■ **Problem to work on**
A precise reproduction of every record below is needed, minus the pictures.

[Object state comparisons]
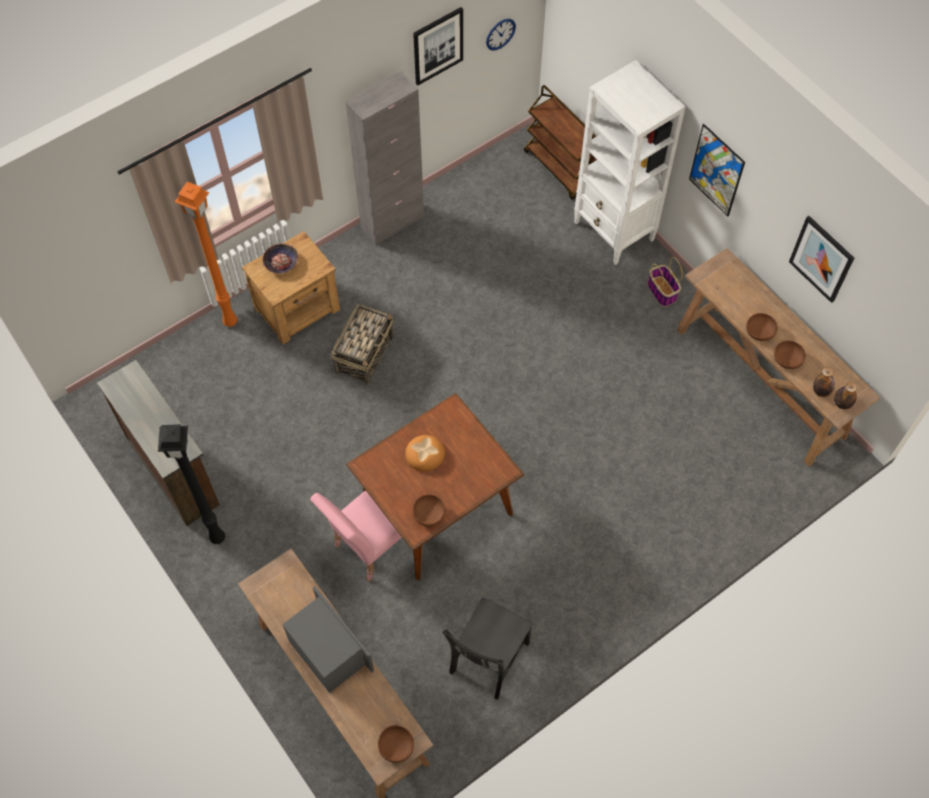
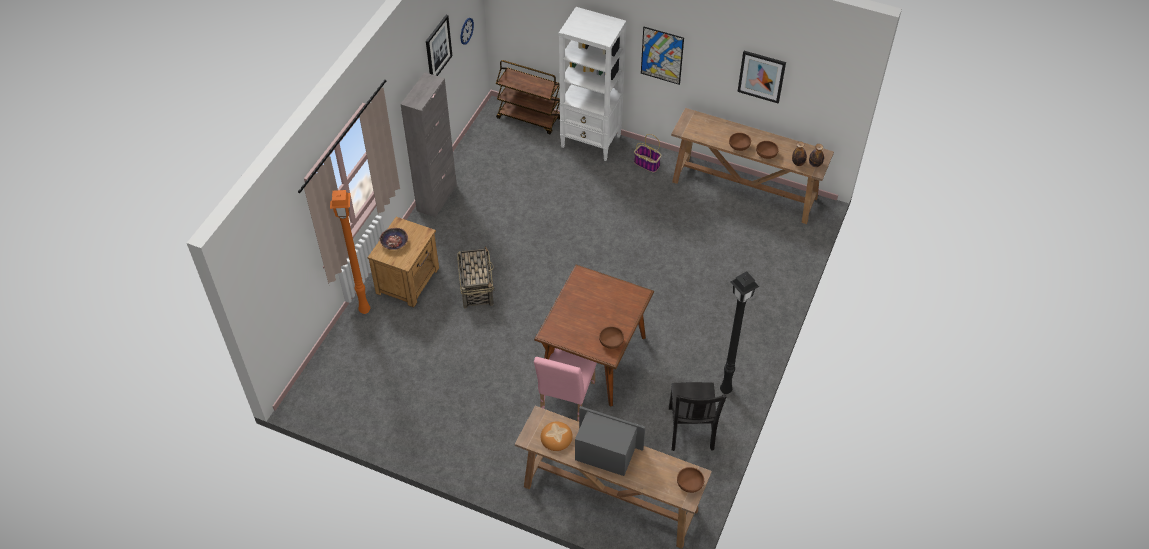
camera: 30 degrees left, 10 degrees down
(174, 470) = (392, 422): brown dresser -> none
(216, 539) = (455, 449): black floor lamp -> black floor lamp (725, 391)
(425, 454) = (582, 308): bread -> bread (556, 437)

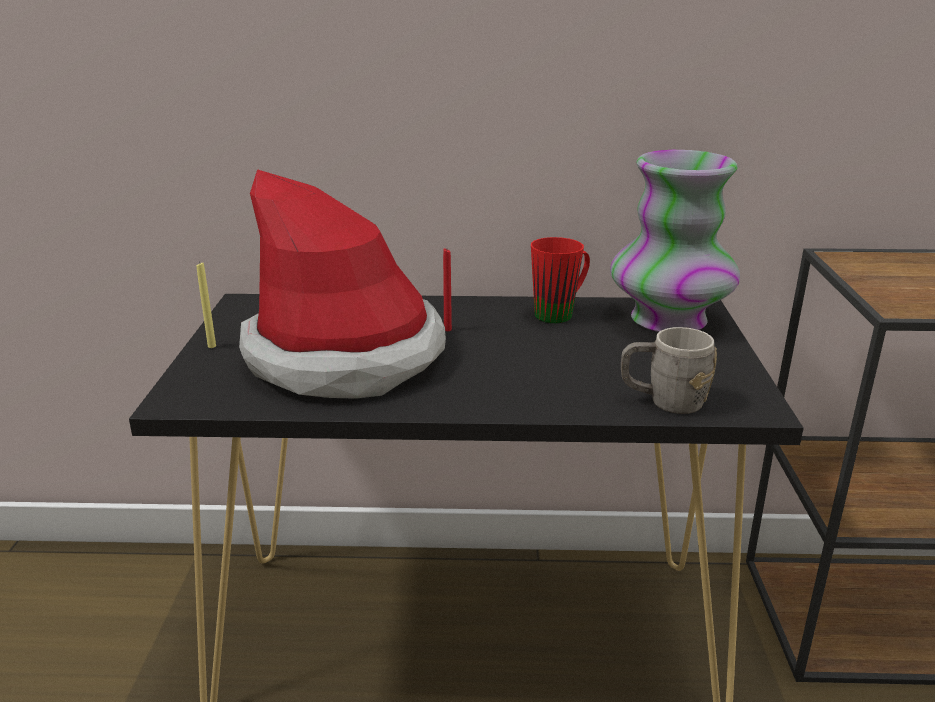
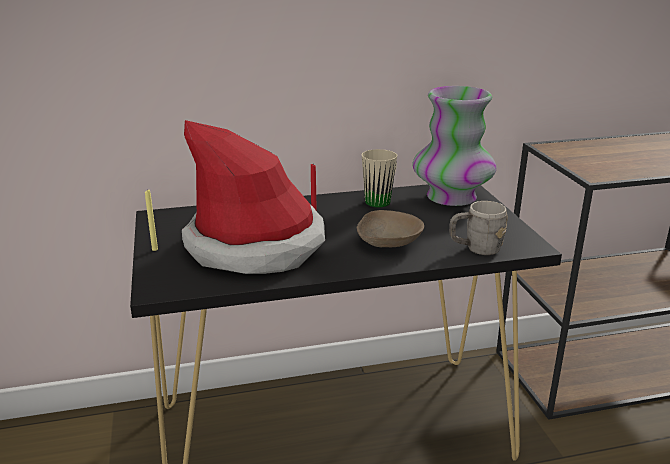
camera: 15 degrees left, 0 degrees up
(535, 373) = (388, 241): none -> beige bowl
(561, 313) = (381, 200): red mug -> beige mug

■ **Solution to the problem**
camera: 30 degrees left, 10 degrees down
(174, 470) = (392, 422): brown dresser -> none
(216, 539) = (455, 449): black floor lamp -> black floor lamp (725, 391)
(425, 454) = (582, 308): bread -> bread (556, 437)

camera: 15 degrees left, 0 degrees up
(535, 373) = (388, 241): none -> beige bowl
(561, 313) = (381, 200): red mug -> beige mug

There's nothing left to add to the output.